Friday, August 23, 2013

lockhart's lament


maa | The first thing to understand is that mathematics is an art. The difference between math and the other arts, such as music and painting, is that our culture does not recognize it as such.

Everyone understands that poets, painters, and musicians create works of art, and are expressing themselves in word, image, and sound. In fact, our society is rather generous when it comes to creative expression; architects, chefs, and even television directors are considered to be working artists. So why not mathematicians?

Part of the problem is that nobody has the faintest idea what it is that mathematicians do. The common perception seems to be that mathematicians are somehow connected with science— perhaps they help the scientists with their formulas, or feed big numbers into computers for some reason or other. There is no question that if the world had to be divided into the “poetic dreamers” and the “rational thinkers” most people would place mathematicians in the latter category.

Nevertheless, the fact is that there is nothing as dreamy and poetic, nothing as radical, subversive, and psychedelic, as mathematics.

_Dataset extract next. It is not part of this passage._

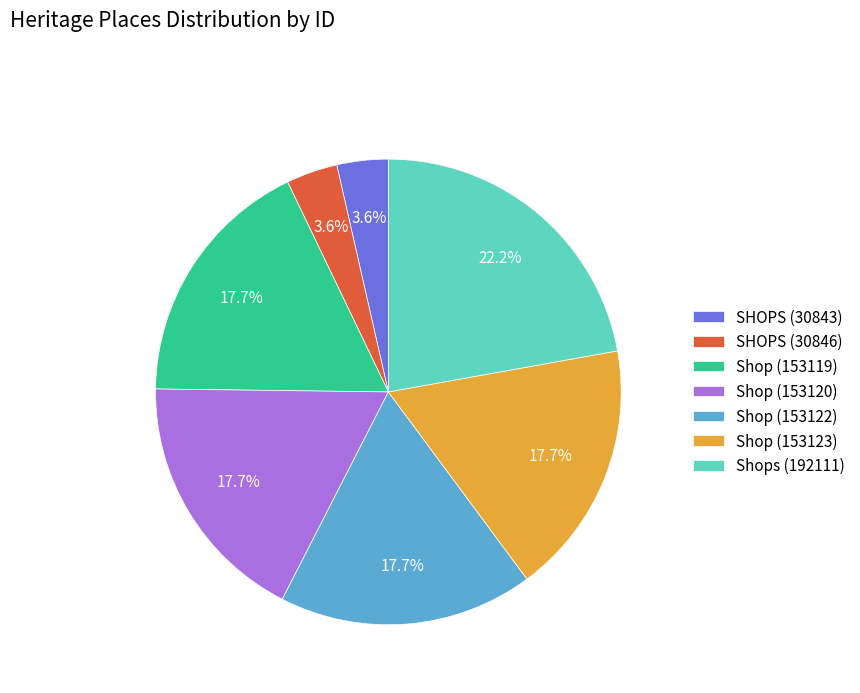

What is the ratio of the value at Shop (153122) to the value at Shops (192111)?

0.8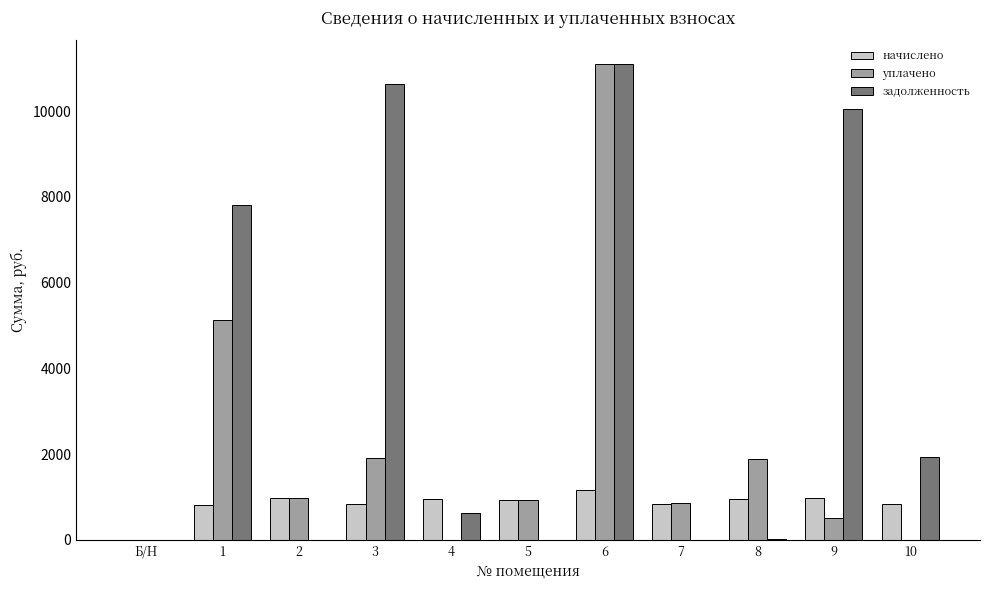

What is the average value of the уплачено series?

2117.4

It is every bit as mind blowing as cosmology or physics (mathematicians conceived of black holes long before astronomers actually found any), and allows more freedom of expression than poetry, art, or music (which depend heavily on properties of the physical universe). Mathematics is the purest of the arts, as well as the most misunderstood.

So let me try to explain what mathematics is, and what mathematicians do. I can hardly do better than to begin with G.H. Hardy’s excellent description:
A mathematician, like a painter or poet, is a maker of patterns. If his patterns are more permanent than theirs, it is because they are made with ideas.
So mathematicians sit around making patterns of ideas. What sort of patterns? What sort of ideas? Ideas about the rhinoceros? No, those we leave to the biologists. Ideas about language and culture? No, not usually. These things are all far too complicated for most mathematicians’ taste. If there is anything like a unifying aesthetic principle in mathematics, it is this: simple is beautiful. Mathematicians enjoy thinking about the simplest possible things, and the simplest possible things are imaginary.

For example, if I’m in the mood to think about shapes— and I often am— I might imagine a triangle inside a rectangular box:

I wonder how much of the box the triangle takes up? Two-thirds maybe? The important thing to understand is that I’m not talking about this drawing of a triangle in a box. Nor am I talking about some metal triangle forming part of a girder system for a bridge. There’s no ulterior practical purpose here. I’m just playing. That’s what math is— wondering, playing, amusing yourself with your imagination. For one thing, the question of how much of the box the triangle takes up doesn’t even make any sense for real, physical objects. Even the most carefully made physical triangle is still a hopelessly complicated collection of jiggling atoms; it changes its size from one minute to the next. That is, unless you want to talk about some sort of approximate measurements. Well, that’s where the aesthetic comes in. That’s just not simple, and consequently it is an ugly question which depends on all sorts of real-world details. Let’s leave that to the scientists. The mathematical question is about an imaginary triangle inside an imaginary box. The edges are perfect because I want them to be— that is the sort of object I prefer to think about. This is a major theme in mathematics: things are what you want them to be. You have endless choices; there is no reality to get in your way.

On the other hand, once you have made your choices (for example I might choose to make my triangle symmetrical, or not) then your new creations do what they do, whether you like it or not. This is the amazing thing about making imaginary patterns: they talk back! The triangle takes up a certain amount of its box, and I don’t have any control over what that amount is. There is a number out there, maybe it’s two-thirds, maybe it isn’t, but I don’t get to say what it is. I have to find out what it is.

So we get to play and imagine whatever we want and make patterns and ask questions about them. But how do we answer these questions? It’s not at all like science. There’s no experiment I can do with test tubes and equipment and whatnot that will tell me the truth about a figment of my imagination. The only way to get at the truth about our imaginations is to use our imaginations, and that is hard work.